#### YOUR OBJECTIVE:
Write out the data once more, exactly as it reads.

#### Stored data:
○ ○ ○ ○

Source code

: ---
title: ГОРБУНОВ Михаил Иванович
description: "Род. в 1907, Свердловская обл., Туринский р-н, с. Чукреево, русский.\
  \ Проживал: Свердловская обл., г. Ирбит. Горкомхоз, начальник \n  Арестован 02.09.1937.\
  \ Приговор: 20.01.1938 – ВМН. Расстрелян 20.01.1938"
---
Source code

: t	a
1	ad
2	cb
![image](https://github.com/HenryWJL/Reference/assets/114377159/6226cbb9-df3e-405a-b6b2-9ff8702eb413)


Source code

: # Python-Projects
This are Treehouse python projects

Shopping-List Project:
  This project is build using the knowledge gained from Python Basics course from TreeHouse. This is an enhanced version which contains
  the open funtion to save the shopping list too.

○ ○ ○ ○

#### RESULT:
Source code

: ---
title: ГОРБУНОВ Михаил Иванович
description: "Род. в 1907, Свердловская обл., Туринский р-н, с. Чукреево, русский.\
  \ Проживал: Свердловская обл., г. Ирбит. Горкомхоз, начальник \n  Арестован 02.09.1937.\
  \ Приговор: 20.01.1938 – ВМН. Расстрелян 20.01.1938"
---
Source code

: t	a
1	ad
2	cb
![image](https://github.com/HenryWJL/Reference/assets/114377159/6226cbb9-df3e-405a-b6b2-9ff8702eb413)


Source code

: # Python-Projects
This are Treehouse python projects

Shopping-List Project:
  This project is build using the knowledge gained from Python Basics course from TreeHouse. This is an enhanced version which contains
  the open funtion to save the shopping list too.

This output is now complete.